The entire recipe for oroblanco salad can be found on Nguyen's blog at vietworldkitchen.com. Just search for "goi buoi." It links to a slightly different version that employs the relatively abundant pomelo, which are a tad harder to de-membrane into naked sections, but still far easier than most citrus. The vesicles of oranges cling tenaciously to their bitter membranes, and cutting those vesicles, Nguyen told me, would release too much juice. "No bueno," she said.
Nguyen recommends local shrimp, which depend on healthy marine ecosystems and aren’t associated with environmental or human rights abuses. And she likes her shrimp as intact and well-preserved as possible.
“For best flavor and sustainability, purchase domestic, shell-on shrimp to peel and devein yourself. It takes a few minutes of extra work but you’ll get great shrimpy goodness in the salad. Pre-peeled or ez-peel shrimp can often taste flabby.” Gulf shrimp are her favorite.
My proclivities in citrus/seafood salads of this sort have been shaped by a meal I ate at the Supatra River House restaurant in Bangkok. Getting there involved a two-way radio, a boat, and a captain able to cross a particularly busy section of the Chao Phraya river, missing tugboats, off-duty water taxis, ominous barges, and the occasional blinking party boat, while navigating a drifting, half-submerged maze of forest debris from the heart of Thailand.
The meal was worth the effort, especially a salad of pomelo, shrimp and coconut tossed with herbs and vegetables. In this rendition, the individual vesicles were not separated, but rather left in large, de-membraned conglomerates. Since that night I’ve made the salad with grapefruit as well, painstakingly relieved of its membrane. Because the vesicles are not separated from one another and are allowed to stay in chunks, this salad allows for larger bites of grapefruit or pomelo—something that comes in handy when one eats the occasional piece of hot pepper. The pomelo chunks also create a more rugged overall flavor, compared to the smooth edges of Andrea’s salad. Its overall taste is built upon juxtaposition instead of harmony.

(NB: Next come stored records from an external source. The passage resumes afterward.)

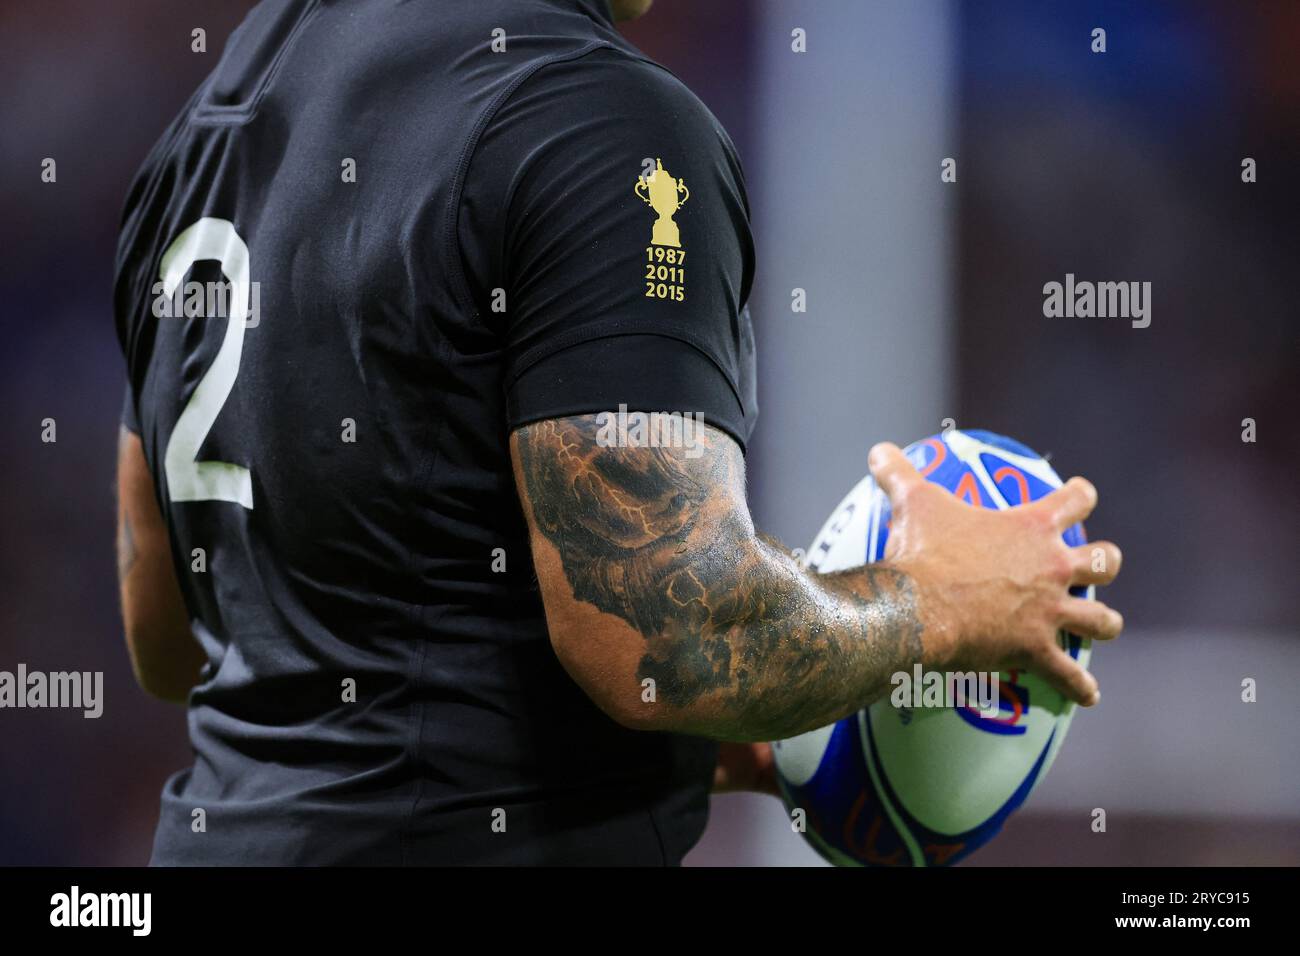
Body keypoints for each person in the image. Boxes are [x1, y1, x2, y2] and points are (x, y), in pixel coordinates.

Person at [115, 0, 1122, 865]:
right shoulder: (594, 122)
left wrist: (682, 736)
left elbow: (169, 630)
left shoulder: (200, 136)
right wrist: (938, 601)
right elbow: (662, 636)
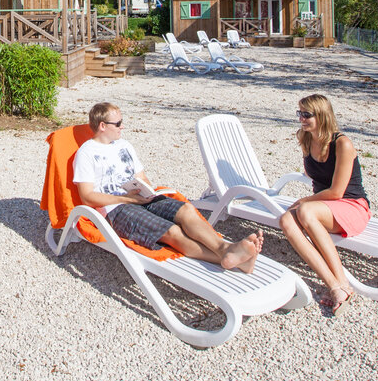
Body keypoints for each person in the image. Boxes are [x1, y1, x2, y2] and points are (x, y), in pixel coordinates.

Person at [73, 102, 263, 272]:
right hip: (117, 207)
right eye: (118, 123)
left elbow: (141, 176)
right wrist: (128, 198)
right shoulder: (86, 153)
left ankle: (226, 250)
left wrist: (146, 191)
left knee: (187, 210)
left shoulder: (124, 145)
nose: (122, 126)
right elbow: (87, 196)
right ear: (102, 126)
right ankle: (230, 258)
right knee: (172, 231)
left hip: (141, 197)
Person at [280, 94, 371, 314]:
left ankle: (341, 284)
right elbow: (316, 179)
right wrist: (305, 204)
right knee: (285, 220)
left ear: (321, 115)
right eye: (299, 113)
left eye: (306, 114)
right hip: (322, 207)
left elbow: (337, 191)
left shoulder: (342, 143)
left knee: (304, 210)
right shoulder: (306, 138)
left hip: (351, 206)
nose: (301, 118)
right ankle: (334, 284)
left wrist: (303, 201)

This recipe puts all of the principle flavors of food into play, including saltiness from the fish sauce, sourness from the lime juice, bitterness and sweetness from the grapefruit, and umami from the shrimp and fish sauce—not to mention heat from the chili. This salad had me wincing, sweating and smiling all at once. I spent the next few weeks in pursuit of this salad elsewhere in Thailand.
The following recipe is the synthesis of what I’ve learned from my many great teachers in the art of shrimp and pomelo (or grapefruit) salad, from Andrea Nguyen to a cook named Gay in Ko Chang, Thailand.

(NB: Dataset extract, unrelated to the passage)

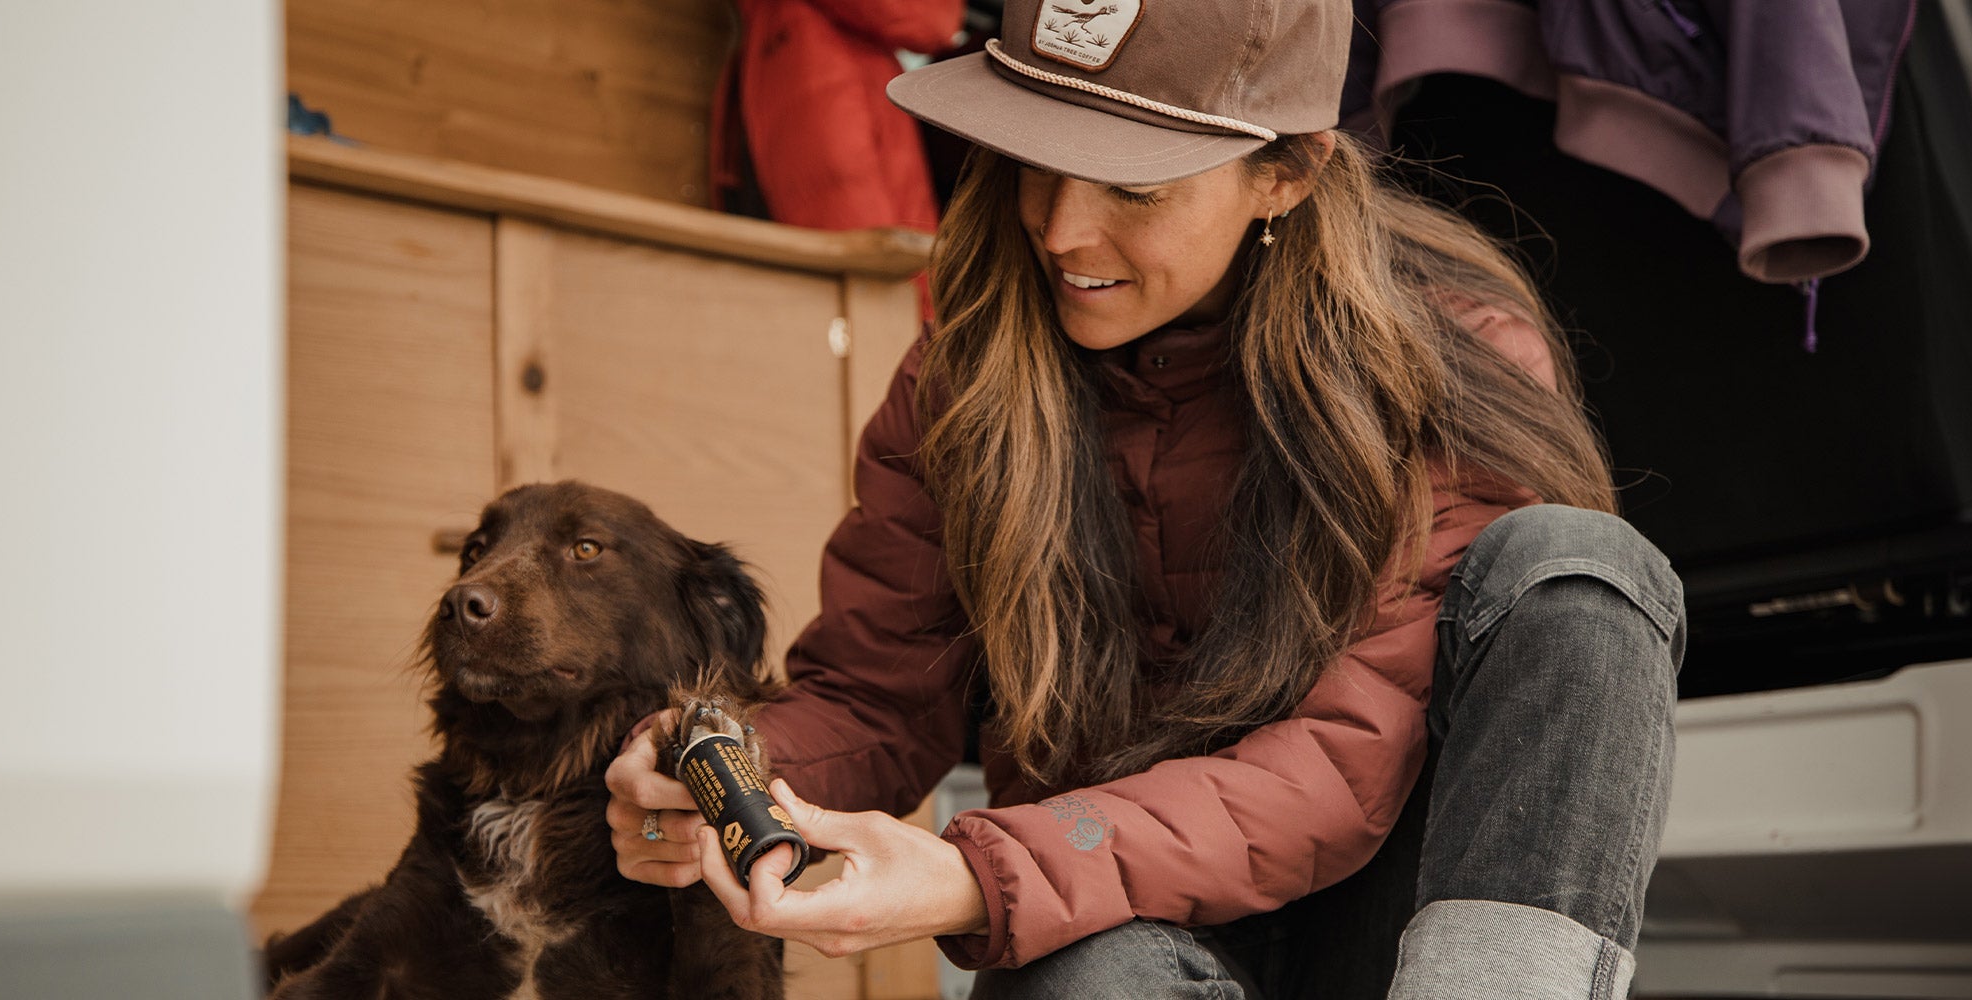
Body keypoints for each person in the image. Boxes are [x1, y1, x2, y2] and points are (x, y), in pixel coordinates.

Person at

Grapefruit Salad with Shrimp
Salad
1 pound domestic shrimp, peeled and deveined
Two oroblanco, pomelo or grapefruit, peeled de-membraned but left in as large chunks as possible
Two medium carrots, shredded
1/2 pound cabbage, shredded
Fresh cilantro and mint, chopped
1/2 cup coconut flakes
1/4 cup crushed peanuts
(Optional garnish: fried shallots from a can, or the recipe from Andrea’s website)
Sauce
4 tablespoons fish sauce
4 tablespoons lime juice
2 tablespoons sugar
Fresh hot red chili to taste, minced
A clove of garlic, pressed or minced
Squirt of sriracha or similar garlic chili sauce
Cook the shrimp in salted water. Leave them whole or cut into large chunks. Toss with the herbs and veggies. Combine the sauce ingredients and stir until the sugar dissolves. Dress the salad and toss, adding salt to taste. Finally, toss in the grapefruit or pomelo chunks, sprinkle with chopped peanuts and serve.
The salad can absorb other vegetables like spinach, cucumber, and bell pepper. Vegetarians can substitute tofu for the shrimp without issue, but without the fish sauce the flavor would lose a step. But this time of year, as long as the citrus stays, everything else is negotiable.